MORRISBURG – A radio and paging system that would cover all of SD&G fire services is officially “dead in the water,” according to Mayor Steven Byvelds.
At the beginning of 2019, the fire chiefs proposed that SD&G work with BearCom LTD to come up with a joint solution for a new communication system for all municipal fire services and the county roads department, who was discontinuing cell phone use and planned to rebuild their own radio infrastructure.
It would mirror the new system put in place by the United Counties of Prescott-Russell for their fire service.
In September, KELCOM Radio Solutions provided a report to County Council and ranked each municipality’s radio and paging system.
The report for South Dundas showed that much of it needed to be upgraded.
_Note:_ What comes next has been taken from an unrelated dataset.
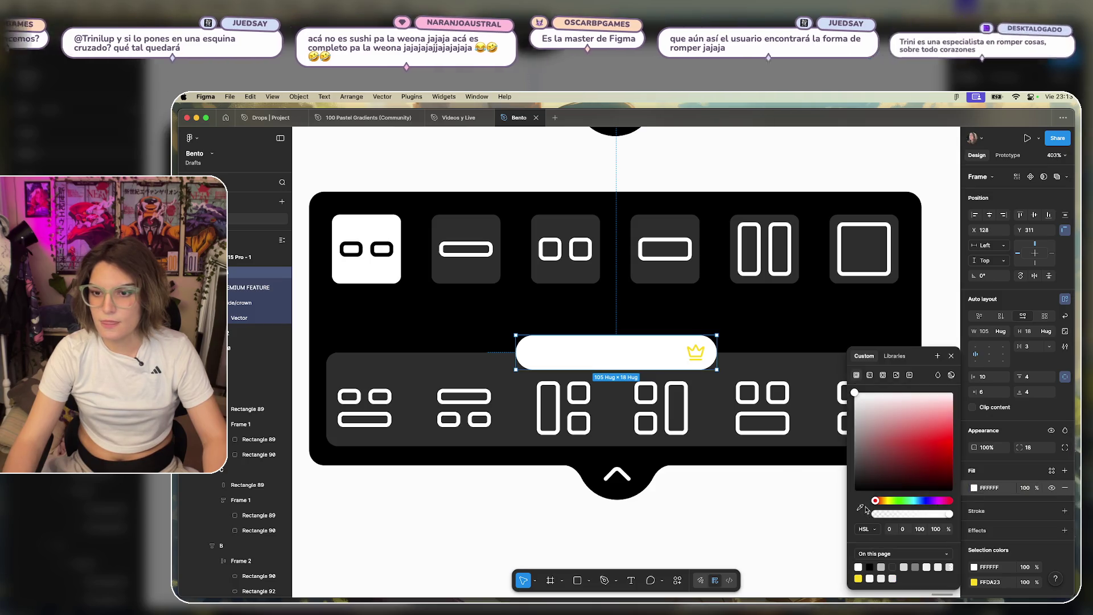
{"action": "left_click", "coordinate": [794, 363]}
{"action": "left_click", "coordinate": [772, 514]}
The radio infrastructure and paging systems were no longer being manufactured and migration options to an updated version were very limited although parts were still available. The radios themselves were in a better state with hardware support and better migration options to a newer system. The pagers were a mix of old and new with some upgrade options.
The North Stormont radio system was also in a very poor state and they planned to spend $150,000 this fall to start remedying their situation. North Glengarry was in also in desperate need of a solution and has gone ahead and built a new radio system mirroring the Prescott-Russell system.
It was hoped that a joint county driven seven tower fire radio system would save each municipality in SD&G thousands of dollars while increasing the health and safety of firefighters.
A disappointed Byvelds informed South Dundas council that the dream for cooperation across county lines was crushed earlier that day, Mon., Nov. 18, at SD&G council.
“In the end council decided not to go ahead on a county-wide system. To say the least, I was not happy about it and county council knew about it. Some said we basically didn’t need it.
As much as I wanted to question them, it is what it is,” he said. “My recommendation to the fire chief now is to come to council at budget to fix up the gaps we have in our system. I would suggest to him that he go ahead and start that project and get it going.”
Councillor Lloyd Wells questioned why the tide had turned on something that seemed to have significant support.
“I was under the impression that everyone was on board pretty much except for North Dundas,” he said.
“They made a strong case that we didn’t need to spend a million dollars on equipment and we had a lot of other asks,” explained Byvelds. “It was an endless parade of people wanting money at county council. I still think it would have been a good investment on top of all the other asks.”
Asked whether there was any chance to revive the plan, Byvelds was clear in his response.
“It’s time for us to move on,” he said. “The vision wasn’t there this morning.”